¶ … 21st Century Oedipus: A Blind Ex-King or a Besotted Four-Year-Old?
The name "Oedipus" (originally a King of ancient Thebes who was both blessed and cursed in his lifetime) has existed in the public domain since the first performance of Sophocles' play Oedipus the King [also called Oedipus Rex, in approximately 431 B.C.) ("Oedipus the King by Sophocles"). However, early in the 20th century, the Viennese "Father of Psychoanalysis," Sigmund Freud, increased Oedipus's "name recognition" when he called his own groundbreaking new theory of early childhood development, that of a child's "falling in love" with the parent of the opposite sex, and wishing then, figuratively speaking, to kill the "rival" parent, at about age four, the "Oedipus Complex." Further, as Hartocollis (June 2005) states:
Freud (1954) formulated the idea for the first time near the end of the Nineteenth century in a letter to his friend Wilhelm Fliess, attributing it to his self-analysis and indirectly to the Oedipus myth as presented in Sophocles' tragedy Oedipus Rex.
From a 21st century perspective however, Freud's "Oedipal Complex" theory has both simplified and distorted the reputation of Sophocles's Oedipus Rex: the man and the play.
Today Freud's "Oedipus Complex" is well-known. However (ironically) far fewer people today know much, if anything, about the historical (and tragic) Oedipus, a prideful ancient king unknowingly responsible for a plague throughout his kingdom that ceased only when terrible secrets of his birth were revealed through a prophesy. In Sophocles' tragedy Oedipus the King (Barnet et al. 986-1027), the title character cannot catch a break. As the play opens, the kingdom he has married into and rules, Thebes, is ravaged by a terrible plague, and Oedipus, a prideful King, despairs of ever being able to help his people. Later Oedipus receives the unwelcome knowledge from the blind prophet Tiresias that as a baby he was abandoned by his parents and left to die, since his father, Laius, had heard prophesy that his son would otherwise kill him (lines 508-26).
When the baby Oedipus is handed over to a kindly shepherd, to do with him as he pleases, the infant's ankles have been bound so tightly that he develops swollen feet (the literal Greek meaning of the word "Oedipus"), and walks, forever after, with a limp. Only as King of Thebes does Oedipus learn of the terrible prophesy of his birth: he would grow up to kill his father (whom, as it turns out, was Laius, murdered on the road by an unknowing Oedipus) and marry his mother (Jocasta) whom he indeed married, and who is now both his wife and his mother. This turn of events, obviously, is much different than what Freud implies, very generally, within his "Oedipus Complex" theory.
::::::::::
Exercise:
In the essay on Oedipus, what is the literal Greek meaning of the word "Oedipus"? The records are drawn from a separate source.
::::::::::
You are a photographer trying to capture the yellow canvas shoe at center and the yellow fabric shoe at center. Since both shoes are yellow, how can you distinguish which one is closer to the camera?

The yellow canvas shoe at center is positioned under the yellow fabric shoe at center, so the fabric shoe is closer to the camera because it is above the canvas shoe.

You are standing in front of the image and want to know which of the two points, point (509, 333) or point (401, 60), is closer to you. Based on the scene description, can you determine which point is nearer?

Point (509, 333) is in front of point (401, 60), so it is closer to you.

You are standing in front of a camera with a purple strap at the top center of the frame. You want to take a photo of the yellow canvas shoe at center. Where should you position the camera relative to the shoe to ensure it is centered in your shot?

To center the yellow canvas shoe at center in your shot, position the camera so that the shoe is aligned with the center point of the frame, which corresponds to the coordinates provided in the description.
::::::::::
Output for this task:
Swollen feet.